1 batch cauliflower rice (see recipe below)


1. Sprinkle the chicken with salt and pepper. Heat a large enamel dutch oven over medium-high heat, then add 1/2 tablespoon coconut oil. When the oil is melted, add the chicken in a single layer and brown. Remove cooked chicken to a bowl to catch the juice.

2. Add 1/2 tablespoon coconut oil to the pot. Add onions, carrots, celery, apples, coconut flakes, and garlic. Sauté 7-10 minutes. In a small bowl, mix the arrowroot, curry powder, salt, chili powder, allspice, cayenne, and bay leaf. Add to the vegetables and stir around until the spices are fragrant, about 30 seconds.

3. Add the broth and water to the pot and stir to combine. Add the chicken into the liquid and bring to boil. Reduce heat to simmer and cook, covered, 45 minutes. Stir the coconut milk into the pot and simmer uncovered, 10 more minutes.

4. Serve on top of cauliflower rice

Cauliflower Rice Recipe

cauliflower rice

Let me tell you, I LOVE this stuff!  It’s FANTASTIC when serving your Whole30 Asian meals.  You totally won’t miss out.  Trust me!  It’s even faster to make than traditional rice!  Now, if you have someone who is really wanting traditional rice, go with my fantastic coconut rice recipe.  You’ll be so happy you did!  For the rest of you, here is a wonderful, versatile side.


1 head cauliflower

1 tablespoon coconut oil

1/4-1 teaspoon fine grain sea salt (depending on the size of your cauliflower and your tastes)

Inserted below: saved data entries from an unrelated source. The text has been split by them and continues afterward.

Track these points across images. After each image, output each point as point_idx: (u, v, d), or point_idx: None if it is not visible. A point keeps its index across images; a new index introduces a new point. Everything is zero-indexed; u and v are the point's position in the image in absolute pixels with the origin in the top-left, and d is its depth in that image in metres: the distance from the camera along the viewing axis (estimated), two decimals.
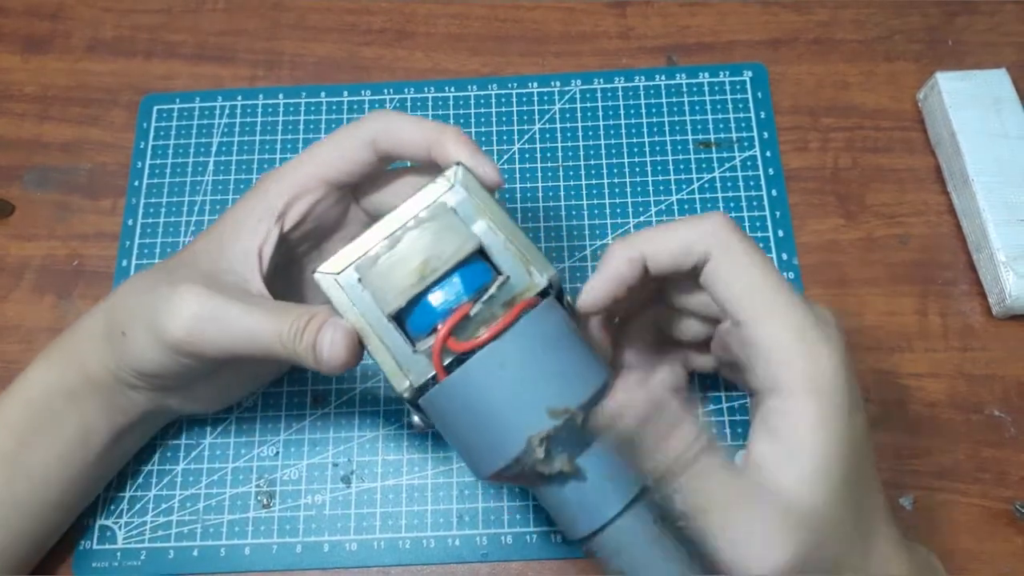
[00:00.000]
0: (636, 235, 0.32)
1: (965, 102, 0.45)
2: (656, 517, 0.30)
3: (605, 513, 0.29)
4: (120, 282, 0.44)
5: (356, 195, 0.37)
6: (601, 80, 0.48)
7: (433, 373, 0.30)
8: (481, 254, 0.31)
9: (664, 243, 0.31)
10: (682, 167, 0.46)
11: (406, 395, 0.30)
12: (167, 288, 0.33)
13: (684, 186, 0.46)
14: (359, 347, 0.31)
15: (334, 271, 0.31)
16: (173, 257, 0.36)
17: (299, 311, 0.31)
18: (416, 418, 0.32)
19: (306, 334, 0.31)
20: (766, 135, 0.47)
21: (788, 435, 0.29)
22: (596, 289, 0.32)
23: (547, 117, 0.48)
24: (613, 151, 0.47)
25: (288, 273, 0.37)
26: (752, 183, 0.45)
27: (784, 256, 0.44)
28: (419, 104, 0.48)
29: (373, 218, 0.33)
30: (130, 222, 0.46)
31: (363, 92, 0.49)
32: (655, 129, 0.47)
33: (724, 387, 0.41)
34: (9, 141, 0.48)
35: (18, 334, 0.44)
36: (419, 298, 0.30)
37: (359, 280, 0.31)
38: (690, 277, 0.32)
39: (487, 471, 0.29)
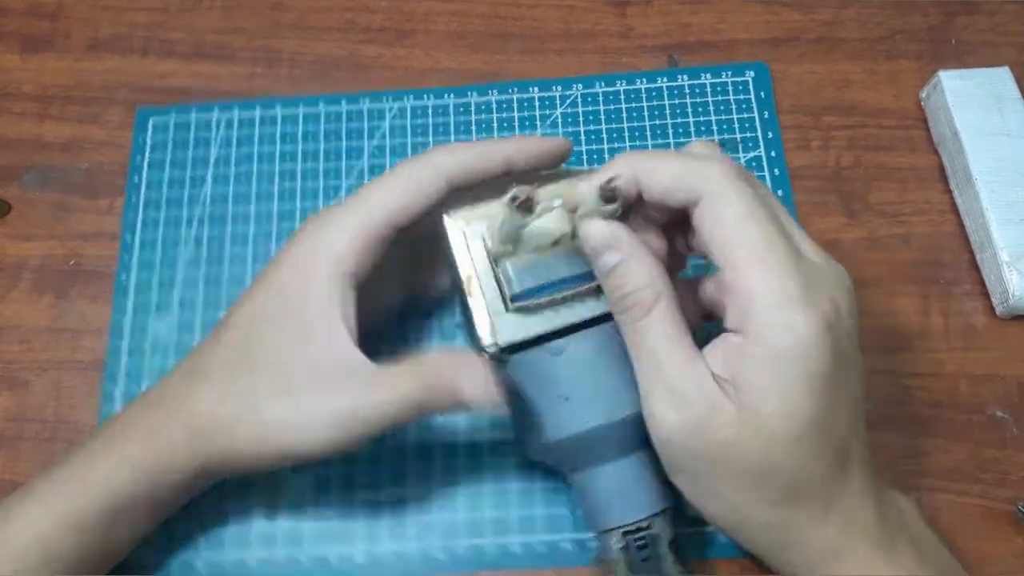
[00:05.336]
0: (642, 154, 0.32)
1: (968, 101, 0.45)
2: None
3: (635, 514, 0.32)
4: (119, 280, 0.44)
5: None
6: (603, 83, 0.48)
7: (524, 337, 0.33)
8: None
9: (659, 172, 0.31)
10: None
11: (490, 350, 0.33)
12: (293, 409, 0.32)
13: None
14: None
15: (465, 221, 0.34)
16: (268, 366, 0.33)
17: (418, 371, 0.32)
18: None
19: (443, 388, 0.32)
20: (770, 135, 0.46)
21: (739, 371, 0.29)
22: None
23: (549, 122, 0.47)
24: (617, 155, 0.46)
25: None
26: None
27: None
28: (419, 112, 0.48)
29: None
30: (129, 219, 0.45)
31: (361, 101, 0.48)
32: (658, 132, 0.47)
33: None
34: (9, 141, 0.48)
35: (17, 334, 0.44)
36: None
37: (487, 236, 0.34)
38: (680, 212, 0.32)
39: (552, 438, 0.33)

1.  Cut off and discard all leaves and green parts off of cauliflower head and chunk head into pieces

2.  Process head in food processor until cauliflower is in small grains like rice (duh!) – some of it may need to be removed it hit the larger chunks

3.  Heat oil in skillet over medium heat

4.  Add cauliflower and saute until it turns to a slightly beige color – don’t worry too much about the color – just get it nice and sauteed.  Add salt towards the end

5.  ENJOY!

Paleo Pad Thai

Such a great, delicious classic dish!  Now it’s even better!  All healthy ingredients that you can enjoy.  I LOVE this recipe for this popular Thai treat.


Pad Thai Sauce

2 tablespoons lime juice
1 clove garlic, minced (about 1 teaspoon)
1/2 teaspoon crushed red pepper flakes
1 tablespoon coconut aminos
1/4 teaspoon powdered ginger
1/2 teaspoon rice vinegar
1/4 cup sunflower seed butter
dash ground cayenne pepper (optional)
1/4 cup coconut milk

1. Place all the ingredients except the coconut milk in the bowl of a food processor and whirl until well blended.

2. Scrape down the sides of the bowl with a rubber scraper, then add the coconut milk. Process until it’s blended and smooth. Store covered in the fridge.

Pad Thai Ingredients, serves 2
1 batch pad Thai sauce
2 large eggs
2 teaspoons coconut aminos
2 teaspoons plus 1 teaspoon coconut oil
1/2 medium onion, thinly sliced (about 1/2 cup)

1 cup shredded carrots
1 cup snap peas, thinly sliced lengthwise
2 cups cooked spaghetti squash
6-8 ounces cooked chicken breast, diced

chopped cashews
sliced scallions
minced cilantro
squeeze of lime juice

1. Crack the eggs into a small bowl, and use a fork to beat them with the coconut aminos. Heat a large skillet over medium-high heat, about 3 minutes. Add 2 teaspoons coconut oil  to the skillet, and when it’s melted, pour in the eggs and let them spread like a pancake. Reduce the heat to medium and cover with a lid, letting the eggs cook until they’re set and beginning to brown on the bottom, about 3-4 minutes. Flip and lightly brown the other side. Remove the eggs from the pan and cut into strips with a sharp knife.

2. Using the same pan, increase heat to medium-high and add 1 teaspoon coconut oil to the pan. Sauté the onion carrots, and snap peas, stirring with a wooden spoon, until they’re crisp-tender, about 2 minutes. Add the spaghetti squash, chicken, and cooked egg to the pan and, stirring with a wooden spoon, cook until heated through, about 3 minutes.

3. Add the pad Thai sauce to the pan and stir-fry until everything is well-blended and hot. Divide among two plates and add your chosen garnishes!  Delish!